**ASSIGNMENT**
Extract the full set of records, then give each one again exactly.

**INPUT FOR THIS TASK**
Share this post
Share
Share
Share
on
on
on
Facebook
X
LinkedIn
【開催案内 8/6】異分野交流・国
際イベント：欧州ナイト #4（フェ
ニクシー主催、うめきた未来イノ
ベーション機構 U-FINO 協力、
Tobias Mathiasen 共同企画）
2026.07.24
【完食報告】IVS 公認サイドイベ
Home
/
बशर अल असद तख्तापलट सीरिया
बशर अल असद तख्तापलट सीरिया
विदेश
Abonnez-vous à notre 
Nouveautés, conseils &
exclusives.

**EXERCISE RESULT**
Share this post
Share
Share
Share
on
on
on
Facebook
X
LinkedIn
【開催案内 8/6】異分野交流・国
際イベント：欧州ナイト #4（フェ
ニクシー主催、うめきた未来イノ
ベーション機構 U-FINO 協力、
Tobias Mathiasen 共同企画）
2026.07.24
【完食報告】IVS 公認サイドイベ
Home
/
बशर अल असद तख्तापलट सीरिया
बशर अल असद तख्तापलट सीरिया
विदेश
Abonnez-vous à notre 
Nouveautés, conseils &
exclusives.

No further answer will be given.